▸ **Record extracts**:
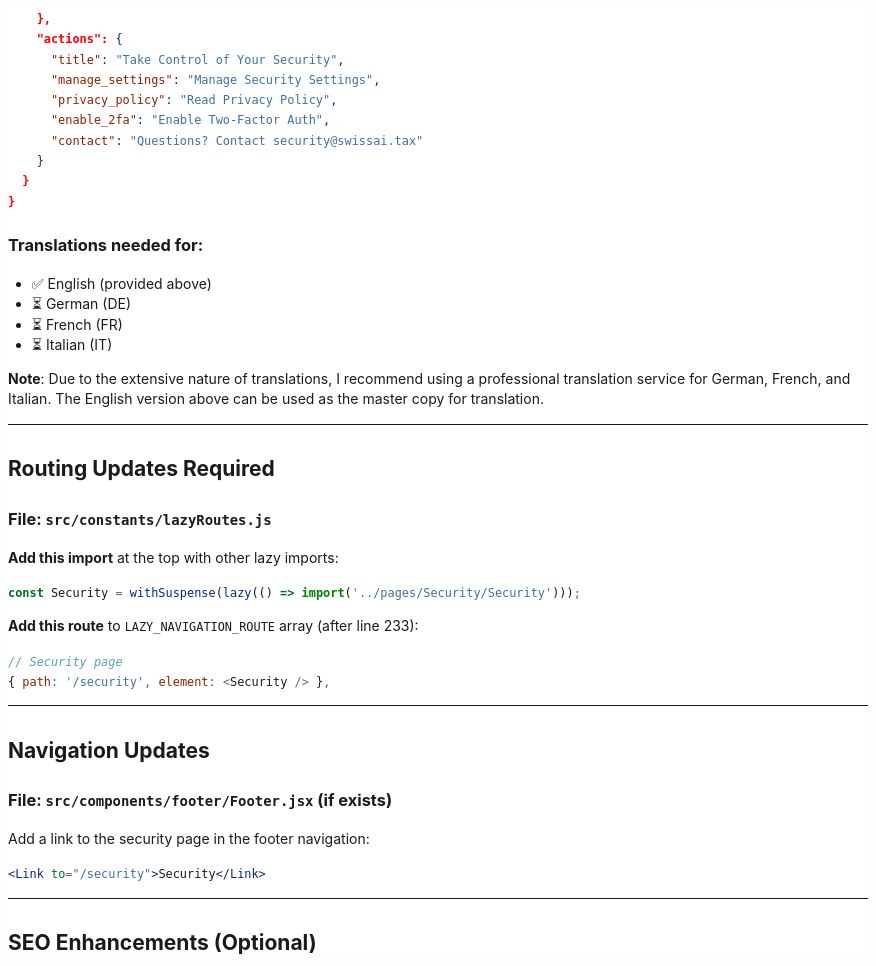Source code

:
 ```json
    },
    "actions": {
      "title": "Take Control of Your Security",
      "manage_settings": "Manage Security Settings",
      "privacy_policy": "Read Privacy Policy",
      "enable_2fa": "Enable Two-Factor Auth",
      "contact": "Questions? Contact security@swissai.tax"
    }
  }
}
```

### Translations needed for:
- ✅ English (provided above)
- ⏳ German (DE)
- ⏳ French (FR)
- ⏳ Italian (IT)

**Note**: Due to the extensive nature of translations, I recommend using a professional translation service for German, French, and Italian. The English version above can be used as the master copy for translation.

---

## Routing Updates Required

### File: `src/constants/lazyRoutes.js`

**Add this import** at the top with other lazy imports:
```javascript
const Security = withSuspense(lazy(() => import('../pages/Security/Security')));
```

**Add this route** to `LAZY_NAVIGATION_ROUTE` array (after line 233):
```javascript
// Security page
{ path: '/security', element: <Security /> },
```

---

## Navigation Updates

### File: `src/components/footer/Footer.jsx` (if exists)

Add a link to the security page in the footer navigation:
```jsx
<Link to="/security">Security</Link>
```

---

## SEO Enhancements (Optional)

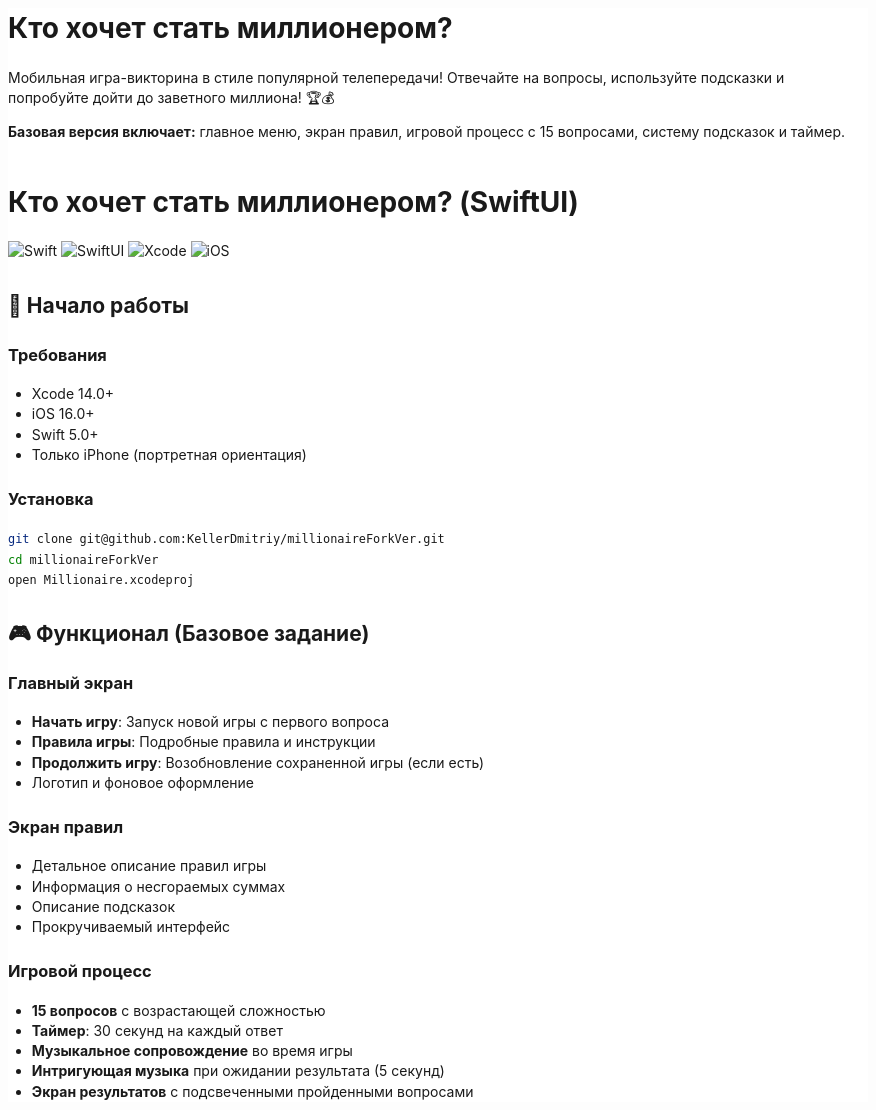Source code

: # Кто хочет стать миллионером?

Мобильная игра-викторина в стиле популярной телепередачи! Отвечайте на вопросы, используйте подсказки и попробуйте дойти до заветного миллиона! 🏆💰

**Базовая версия включает:** главное меню, экран правил, игровой процесс с 15 вопросами, систему подсказок и таймер.

# Кто хочет стать миллионером? (SwiftUI)

![Swift](https://img.shields.io/badge/Swift-5.0+-orange.svg)
![SwiftUI](https://img.shields.io/badge/SwiftUI-iOS%2016-blue.svg)
![Xcode](https://img.shields.io/badge/Xcode-16.4+-blue.svg)
![iOS](https://img.shields.io/badge/iOS-16.0%2B-green.svg)

## 🚀 Начало работы

### Требования
- Xcode 14.0+
- iOS 16.0+
- Swift 5.0+
- Только iPhone (портретная ориентация)

### Установка
```bash
git clone git@github.com:KellerDmitriy/millionaireForkVer.git
cd millionaireForkVer
open Millionaire.xcodeproj
```

## 🎮 Функционал (Базовое задание)

### Главный экран
- **Начать игру**: Запуск новой игры с первого вопроса
- **Правила игры**: Подробные правила и инструкции
- **Продолжить игру**: Возобновление сохраненной игры (если есть)
- Логотип и фоновое оформление

### Экран правил
- Детальное описание правил игры
- Информация о несгораемых суммах
- Описание подсказок
- Прокручиваемый интерфейс

### Игровой процесс
- **15 вопросов** с возрастающей сложностью
- **Таймер**: 30 секунд на каждый ответ
- **Музыкальное сопровождение** во время игры
- **Интригующая музыка** при ожидании результата (5 секунд)
- **Экран результатов** с подсвеченными пройденными вопросами
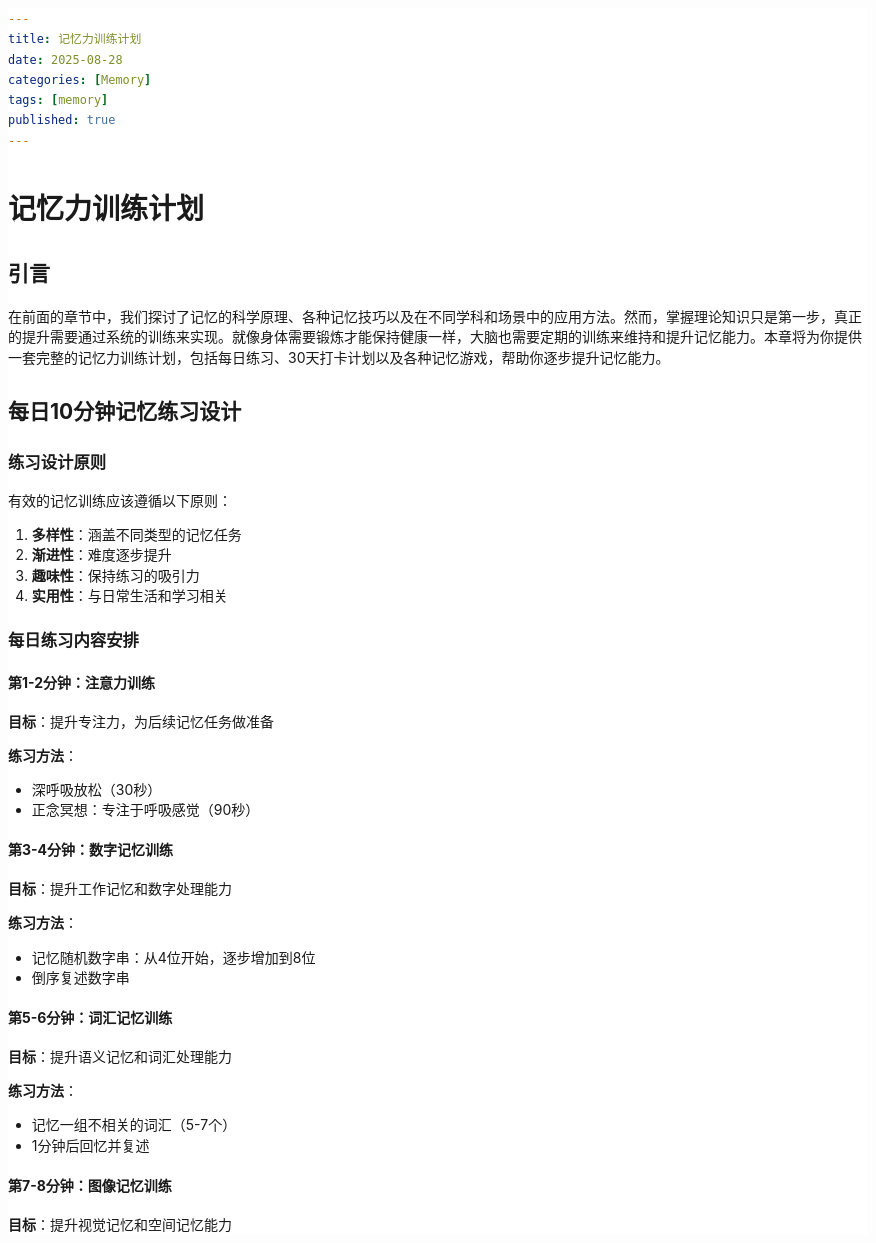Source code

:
 ```yaml
---
title: 记忆力训练计划
date: 2025-08-28
categories: [Memory]
tags: [memory]
published: true
---
```


# 记忆力训练计划

## 引言

在前面的章节中，我们探讨了记忆的科学原理、各种记忆技巧以及在不同学科和场景中的应用方法。然而，掌握理论知识只是第一步，真正的提升需要通过系统的训练来实现。就像身体需要锻炼才能保持健康一样，大脑也需要定期的训练来维持和提升记忆能力。本章将为你提供一套完整的记忆力训练计划，包括每日练习、30天打卡计划以及各种记忆游戏，帮助你逐步提升记忆能力。

## 每日10分钟记忆练习设计

### 练习设计原则

有效的记忆训练应该遵循以下原则：
1. **多样性**：涵盖不同类型的记忆任务
2. **渐进性**：难度逐步提升
3. **趣味性**：保持练习的吸引力
4. **实用性**：与日常生活和学习相关

### 每日练习内容安排

#### 第1-2分钟：注意力训练
**目标**：提升专注力，为后续记忆任务做准备

**练习方法**：
- 深呼吸放松（30秒）
- 正念冥想：专注于呼吸感觉（90秒）

#### 第3-4分钟：数字记忆训练
**目标**：提升工作记忆和数字处理能力

**练习方法**：
- 记忆随机数字串：从4位开始，逐步增加到8位
- 倒序复述数字串

#### 第5-6分钟：词汇记忆训练
**目标**：提升语义记忆和词汇处理能力

**练习方法**：
- 记忆一组不相关的词汇（5-7个）
- 1分钟后回忆并复述

#### 第7-8分钟：图像记忆训练
**目标**：提升视觉记忆和空间记忆能力
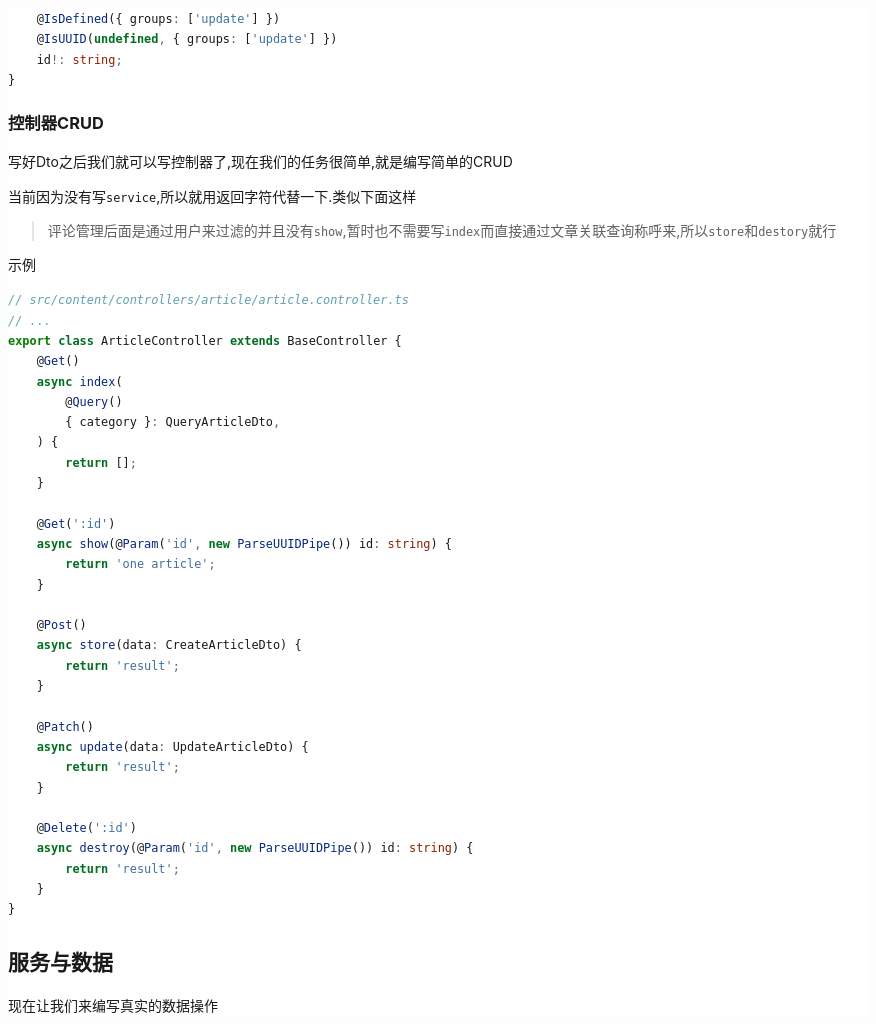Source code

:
 ```typescript
    @IsDefined({ groups: ['update'] })
    @IsUUID(undefined, { groups: ['update'] })
    id!: string;
}
```

### 控制器CRUD

写好Dto之后我们就可以写控制器了,现在我们的任务很简单,就是编写简单的CRUD

当前因为没有写`service`,所以就用返回字符代替一下.类似下面这样

> 评论管理后面是通过用户来过滤的并且没有`show`,暂时也不需要写`index`而直接通过文章关联查询称呼来,所以`store`和`destory`就行

示例

```typescript
// src/content/controllers/article/article.controller.ts
// ...
export class ArticleController extends BaseController {
    @Get()
    async index(
        @Query()
        { category }: QueryArticleDto,
    ) {
        return [];
    }

    @Get(':id')
    async show(@Param('id', new ParseUUIDPipe()) id: string) {
        return 'one article';
    }

    @Post()
    async store(data: CreateArticleDto) {
        return 'result';
    }

    @Patch()
    async update(data: UpdateArticleDto) {
        return 'result';
    }

    @Delete(':id')
    async destroy(@Param('id', new ParseUUIDPipe()) id: string) {
        return 'result';
    }
}
```

## 服务与数据

现在让我们来编写真实的数据操作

▸ **What you have to do**: From the listing above, return every line that contains the word "игру".

▸ **Task result**:
- **Начать игру**: Запуск новой игры с первого вопроса
- **Продолжить игру**: Возобновление сохраненной игры (если есть)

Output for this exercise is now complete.